SAN FRANCISCO — Tesla Inc. shares have soared in spite of production shutdowns, likely demand disruptions and uncertainty about how soon the electric vehicle maker can begin to restore normal operations.
The advance puts CEO Elon Musk in position to receive the first set of stock options he’s eligible for as part of a pay package that set moonshot goals two years ago. Before he can cash in, the billionaire is advocating for the U.S. to reopen and may need to deliver earnings that keep investors bullish.
“Give people their freedom back!” Musk tweeted ahead of Tesla releasing first-quarter results Wednesday. “Elon Musk: FREE AMERICA NOW,” he wrote in another post.
If he can succeed in sustaining a market capitalization that’s now double the combined value of General Motors, Ford Motor Co. and Fiat Chrysler Automobiles, Musk is on the cusp of receiving options worth roughly $700 million on paper. But it’s unclear if he’ll be able to assure the market that his lone U.S. vehicle-assembly plant in California will resume production soon, or that would-be customers now in quarantine are chomping at the bit to buy Model Y crossovers and Model 3 sedans once they reemerge.
“Elon Musk is going to push really hard to reopen,” Joe Osha, an analyst at JMP Securities, said in a phone interview. “The second quarter is when the real impact starts to hit.”
Tesla shares rose 3.6 percent in premarket trading in New York on Wednesday.
Cash flow
While Tesla suspended production in Fremont, Calif., on March 23, the company still managed to build almost 103,000 vehicles and deliver about 88,400 in the first quarter. Since the company reported those better-than-expected numbers on April 2, the stock has surged 69 percent.
The build-up of inventory from production exceeding deliveries by a wide margin probably weighed on Tesla’s free cash flow. Analysts are predicting the company burned through about $604 million during the quarter, the average of eight estimates compiled by Bloomberg.
“We see free cash flow as the March quarter’s focal point,” Gene Munster, managing partner at Loup Ventures, wrote Monday. He estimates it will total negative $600 million.
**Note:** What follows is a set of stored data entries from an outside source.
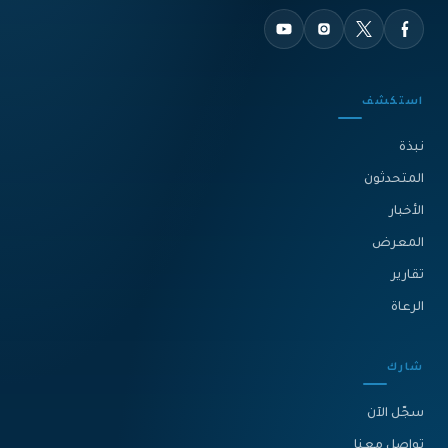
استكشف
نبذة‎
المتحدثون
الأخبار
المعرض
تقارير
الرعاة
شارك
سجّل الآن
تواصل معنا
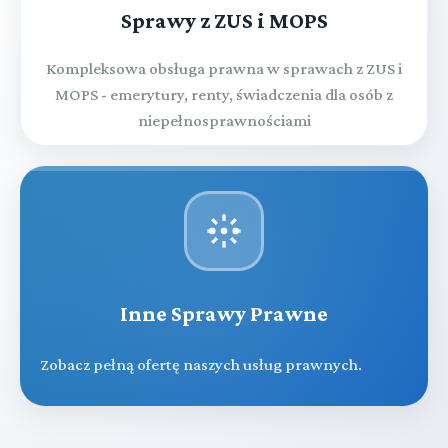
Sprawy z ZUS i MOPS
Kompleksowa obsługa prawna w sprawach z ZUS i
MOPS - emerytury, renty, świadczenia dla osób z
niepełnosprawnościami
Inne Sprawy Prawne
Zobacz pełną ofertę naszych usług prawnych.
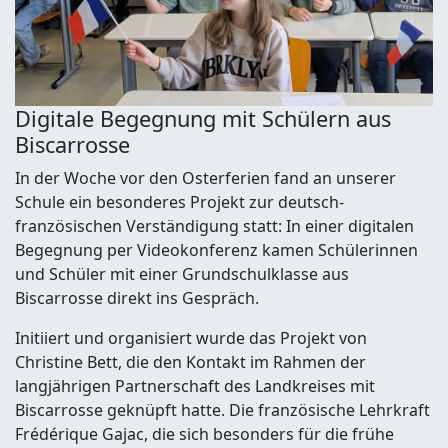
Digitale Begegnung mit Schülern aus
Biscarrosse
In der Woche vor den Osterferien fand an unserer
Schule ein besonderes Projekt zur deutsch-
französischen Verständigung statt: In einer digitalen
Begegnung per Videokonferenz kamen Schülerinnen
und Schüler mit einer Grundschulklasse aus
Biscarrosse direkt ins Gespräch.
Initiiert und organisiert wurde das Projekt von
Christine Bett, die den Kontakt im Rahmen der
langjährigen Partnerschaft des Landkreises mit
Biscarrosse geknüpft hatte. Die französische Lehrkraft
Frédérique Gajac, die sich besonders für die frühe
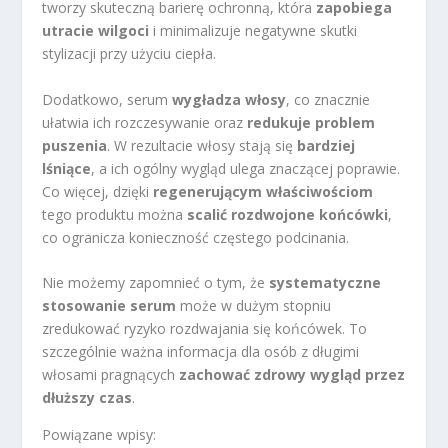
tworzy skuteczną barierę ochronną, która
zapobiega
utracie wilgoci
i minimalizuje negatywne skutki
stylizacji przy użyciu ciepła.
Dodatkowo, serum
wygładza włosy
, co znacznie
ułatwia ich rozczesywanie oraz
redukuje problem
puszenia
. W rezultacie włosy stają się
bardziej
lśniące
, a ich ogólny wygląd ulega znaczącej poprawie.
Co więcej, dzięki
regenerującym właściwościom
tego produktu można
scalić rozdwojone końcówki
,
co ogranicza konieczność częstego podcinania.
Nie możemy zapomnieć o tym, że
systematyczne
stosowanie serum
może w dużym stopniu
zredukować ryzyko rozdwajania się końcówek. To
szczególnie ważna informacja dla osób z długimi
włosami pragnących
zachować zdrowy wygląd przez
dłuższy czas
.
Powiązane wpisy:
While that “would be a supporting data point for the more skeptical investor and restart the ‘Tesla continues to burn cash’ theme,” Munster said, he added that “some investors may give Tesla a pass.”
Competitive advantage
Others are predicting Tesla will emerge from the coronavirus crisis with an advantage over GM, Ford and other established automakers.
Whereas Tesla is focused entirely on electric vehicles, analysts at Goldman Sachs, Credit Suisse and other firms are betting its foes may be forced to reconsider costly investments in battery-powered models that may not immediately generate the returns they’re used to making off sport-utility vehicles and pickups.
“GM and Ford and FCA are going to go galloping back to the SUV business,” JMP’s Osha said.
In January, Tesla said it expected full-year deliveries to “comfortably” exceed 500,000 vehicles, thanks to the start of Model 3 production at a new plant near Shanghai and the Model Y in Fremont. While many major automakers have withdrawn forecasts citing the impact of Covid-19, Tesla didn’t make any changes to its outlook when it provided an operational update last month.
Output outlook
With Tesla’s Shanghai factory reopened and running, Junheng Li, a JL Warren analyst, expects the company to produce 12,000 Model 3 sedans in China this month.
Whether Tesla can replicate that sort of rebound at its California plant is unclear, said Ben Kallo, a Robert W. Baird analyst. The company may be forced to rethink plans to call workers back early next month because the San Francisco Bay area county where its factory is located plans to extend its shelter-in-place order through the end of May. It’s unclear whether Tesla’s facility will be deemed essential.
“When Tesla gets the green light to start back up, how does social distancing change the output?” Kallo, who rates the stock the equivalent of a hold, said by phone. Even if production does recover, “there are a lot of unknowns around demand.”
Tesla ended 2019 with $6.3 billion in cash and raised another $2.3 billion in February. If Musk can pull off another positive earnings report, the company may go back to the market for an additional boost, Brian Johnson, a Barclays analyst with a sell rating on the stock, said in a report Monday.
“We believe that an earnings beat and reiteration of full-year delivery guidance would significantly advance the narrative and set up a possible fund raise shortly after the earnings announcement,” Johnson wrote.